Published on August 10th, 2021 | by Emergent Enterprise0
DeepMind’s Vibrant New Virtual World Trains Flexible AI With Endless Play
What if artificial intelligence could take on new problems and tasks it had never seen before – and achieve success? Jason Dorrier reports at SingularityHub that DeepMind AI from Google is being trained to solve those kinds of challenges. AI usually is tasked with one objective like matching faces to photos or playing a game like Go. But, DeepMind is “training” AI to go into new virtual worlds and learn tasks on their own. They don’t just play one game, they take on all new games and learn them based on their data retention in other games. As this type of flexible AI becomes better, the potential will grow for it to solve problems big and small that mankind has not been able to solve. Healthcare. Climate change. World hunger. The AI works faster and continuously and may be able to selflessly (because it doesn’t have pride) help us achieve a better world.
Image Credit: DeepMind
Last year, DeepMind researchers wrote that future AI developers may spend less time programming algorithms and more time generating rich virtual worlds in which to train them.

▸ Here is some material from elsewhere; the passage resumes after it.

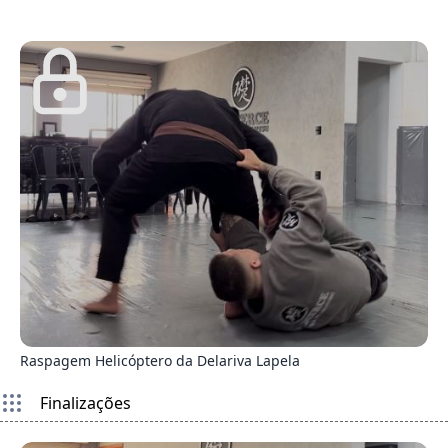
1
Raspagem Helicóptero da Delariva Lapela
Finalizações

In a new paper released this week on the preprint server arXiv, it would seem they’re taking the latter part of that prediction very seriously.
The paper’s authors said they’ve created an endlessly challenging virtual playground for AI. The world, called XLand, is a vibrant video game managed by an AI overlord and populated by algorithms that must learn the skills to navigate it.
The game-managing AI keeps an eye on what the game-playing algorithms are learning and automatically generates new worlds, games, and tasks to continuously confront them with new experiences.
The team said some veteran algorithms faced 3.4 million unique tasks while playing around 700,000 games in 4,000 XLand worlds. But most notably, they developed a general skillset not related to any one game, but useful in all of them.
These skills included experimentation, simple tool use, and cooperation with other players. General skills in hand, the algorithms performed well when confronted with new games, including more complex ones, such as capture the flag, hide and seek, and tag.
This, the authors say, is a step towards solving a major challenge in deep learning. Most algorithms trained to accomplish a specific task—like, in DeepMind’s case, to win at games such as Go or Starcraft—are savants. They’re superhuman at the one task they know and useless at the rest. They can defeat world champions at Go or chess, but have to be retrained from scratch to do anything else.
By presenting deep reinforcement learning algorithms with an open-ended, always-shifting world to learn from, DeepMind says their algorithms are beginning to demonstrate “zero-shot” learning at new never-before-seen tasks. That is, they don’t need retraining to perform novel tasks at a decent level—sight-unseen.